I nod and start forward, my escort falling into place around me. Nearly half walk ahead of me and the rest behind me, but for Ravenflight to my left. We descend the stairs slowly, mostly because I take them one step at a time, leaning heavily on the railing. Brightsong gave me only a partial dose of the pain potion to help me keep my thoughts clear. Moving slowly jostles my injured arm less.
I reach the bottom of the stairs, pause to gather my courage.
“Do you require help?” With her black hair, brown eyes, and golden-brown skin, she has the look of the people of the western Kingdoms.
I take stock of my body. I am slightly out of breath, but okay. I shake my head.

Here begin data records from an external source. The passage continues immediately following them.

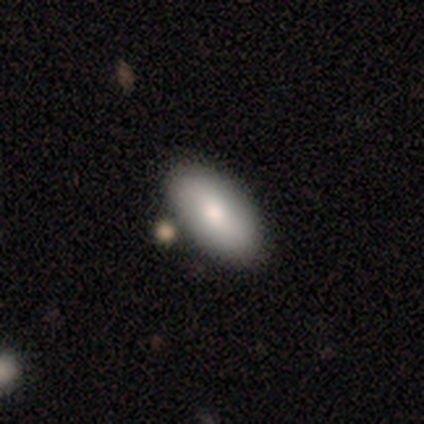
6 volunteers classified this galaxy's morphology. Smooth or featured?
  - smooth: 100% *
  - featured or disk: 0%
  - star or artifact: 0%
How rounded?
  - in between: 100% *
  - round: 0%
  - cigar-shaped: 0%
Merging?
  - none: 33% * (tied)
  - minor disturbance: 33% * (tied)
  - merger: 33% * (tied)
  - major disturbance: 0%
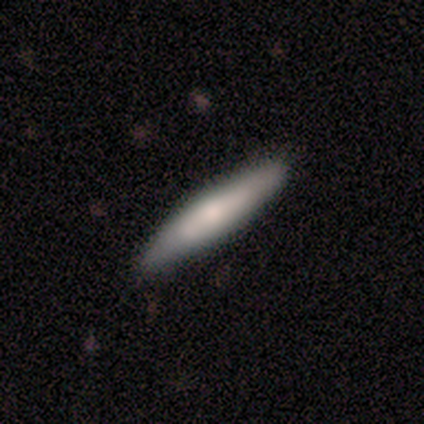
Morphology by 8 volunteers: Smooth or featured?
  - smooth: 75% *
  - featured or disk: 25%
  - star or artifact: 0%
How rounded?
  - cigar-shaped: 67% *
  - in between: 33%
  - round: 0%
Merging?
  - none: 100% *
  - minor disturbance: 0%
  - major disturbance: 0%
  - merger: 0%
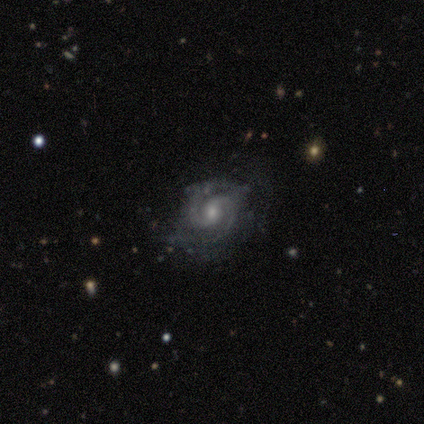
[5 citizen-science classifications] Overall: featured or disk (100%). Edge-on disk: no (100%). Bar: weak (60%; no 40%). Spiral arms: yes (100%). Spiral arm count: 2 (60%; 3 40%). Spiral winding: medium (60%; tight 40%). Bulge size: moderate (60%; small 40%). Merging: none (80%).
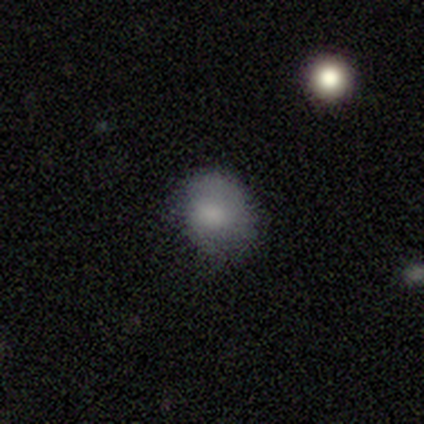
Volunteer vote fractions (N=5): smooth_or_featured: smooth (p=1.00)
how_rounded: round (p=1.00)
merging: none (p=0.60) [alt: minor disturbance p=0.40]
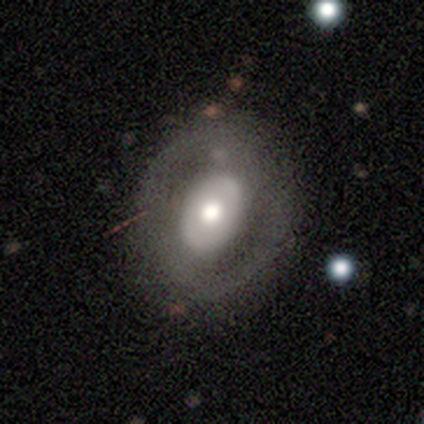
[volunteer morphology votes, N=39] A featured or disk galaxy (56%) with no bar (67%), no spiral arms (76%) and a large central bulge (48%). Merging: none (80%).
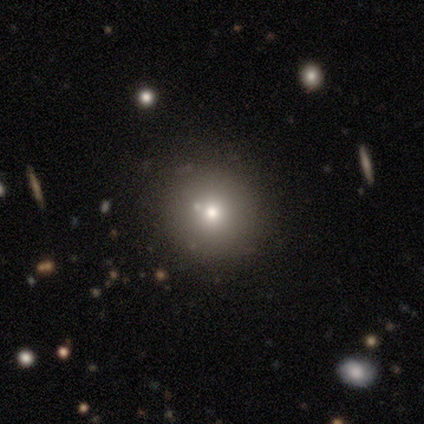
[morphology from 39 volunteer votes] Smooth or featured: smooth — 54% (featured or disk — 28%)
How rounded: round — 86% (cigar-shaped — 10%)
Merging: none — 91% (minor disturbance — 3%)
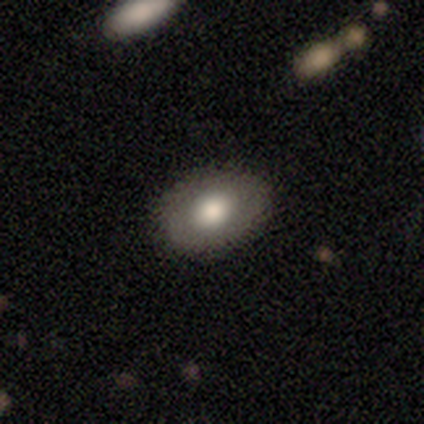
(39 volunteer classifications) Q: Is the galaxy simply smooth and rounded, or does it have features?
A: smooth — 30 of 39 (77%).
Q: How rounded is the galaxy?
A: in between — 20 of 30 (67%).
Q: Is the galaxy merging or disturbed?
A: none — 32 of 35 (91%).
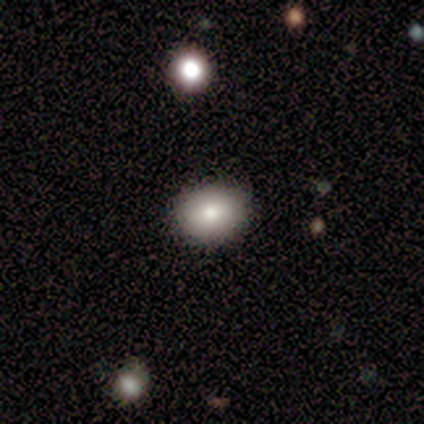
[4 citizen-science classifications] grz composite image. It shows a smooth galaxy with no disk features (75%) that is in between round and cigar-shaped (67%). Merging: none (100%).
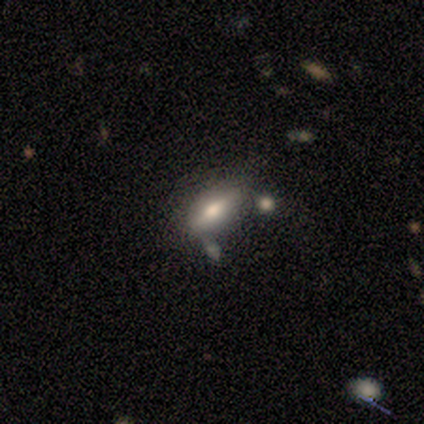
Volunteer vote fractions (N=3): smooth_or_featured: smooth (p=1.00)
how_rounded: in between (p=1.00)
merging: merger (p=0.67) [alt: minor disturbance p=0.33]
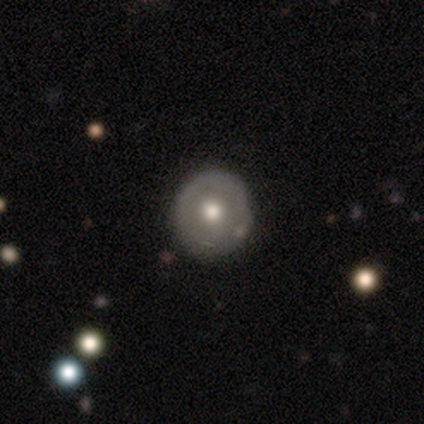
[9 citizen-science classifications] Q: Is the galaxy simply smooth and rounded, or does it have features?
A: smooth — 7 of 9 (78%).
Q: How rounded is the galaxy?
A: round — 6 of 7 (86%).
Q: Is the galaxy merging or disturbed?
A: none — 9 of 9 (100%).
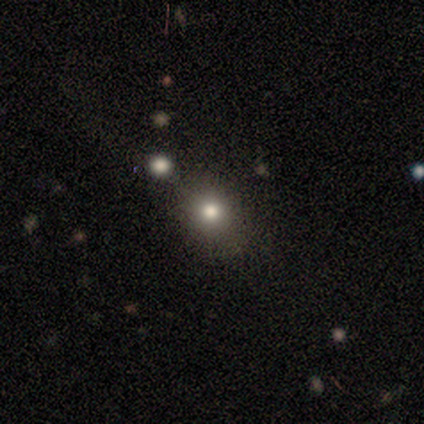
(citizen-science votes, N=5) Q: Smooth or featured?
A: smooth (100%)
Q: How rounded?
A: in between (60%); runner-up: round (40%)
Q: Merging?
A: none (80%); runner-up: minor disturbance (20%)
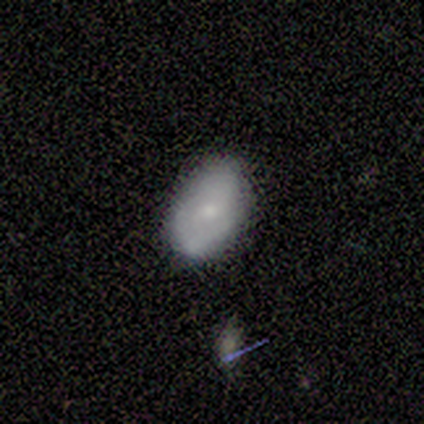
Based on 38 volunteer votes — A smooth galaxy with no disk features (63%) that is in between round and cigar-shaped (83%). Merging: none (86%).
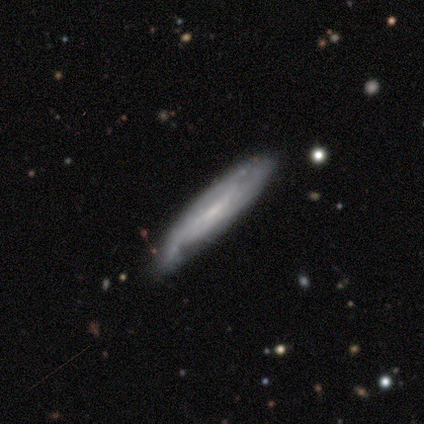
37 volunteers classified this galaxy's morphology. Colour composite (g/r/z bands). It shows a featured or disk galaxy (57%) viewed edge-on (76%) with no central bulge (75%). Merging: none (82%).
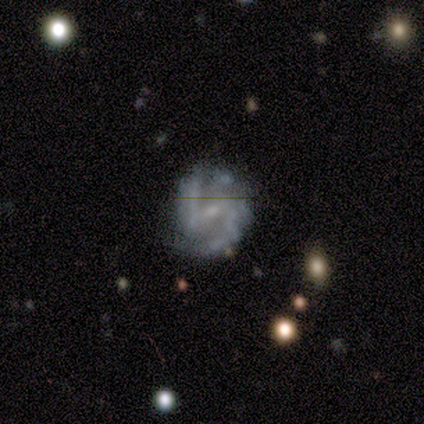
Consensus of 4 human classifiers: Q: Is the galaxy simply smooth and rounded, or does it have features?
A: featured or disk — 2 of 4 (50%).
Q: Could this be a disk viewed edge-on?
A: no — 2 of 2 (100%).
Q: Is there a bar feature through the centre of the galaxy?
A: weak — 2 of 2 (100%).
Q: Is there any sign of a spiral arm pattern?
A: yes — 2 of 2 (100%).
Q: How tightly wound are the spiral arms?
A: tight — 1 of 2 (50%, tied with medium).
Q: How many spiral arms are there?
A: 2 — 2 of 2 (100%).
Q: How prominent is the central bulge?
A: small — 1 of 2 (50%, tied with none).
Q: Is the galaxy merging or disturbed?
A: minor disturbance — 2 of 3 (67%).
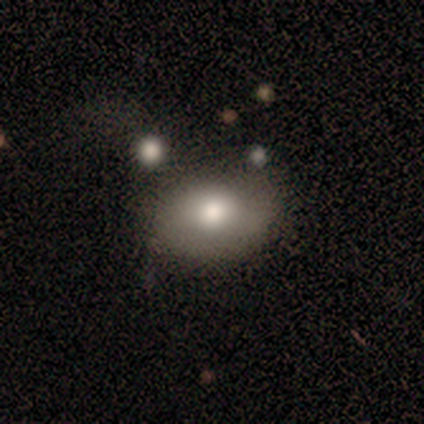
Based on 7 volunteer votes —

We continue out the door and I realize why my escort is so large. The whole of the Mekteb has come out to see me walk to my trial. The gardens overflow with students of every age, the far arcades packed with people. Even the windows of the buildings opposite are filled with curious faces. How foolish of me to think a mistake on the part of my escort might allow me to escape.
“Keep walking,” Ravenflight says as my guards knot around me, creating a tight circle two or three people deep in every direction.
At first, the crowd remains relatively quiet. But as we continue down the arcade, and they catch glimpses of me past my escort, a low rumble begins to rise.
“It’s a girl! And young, too!”
“What is she, a camel rider?”
“She tricked the guard? She’s no more than a child—”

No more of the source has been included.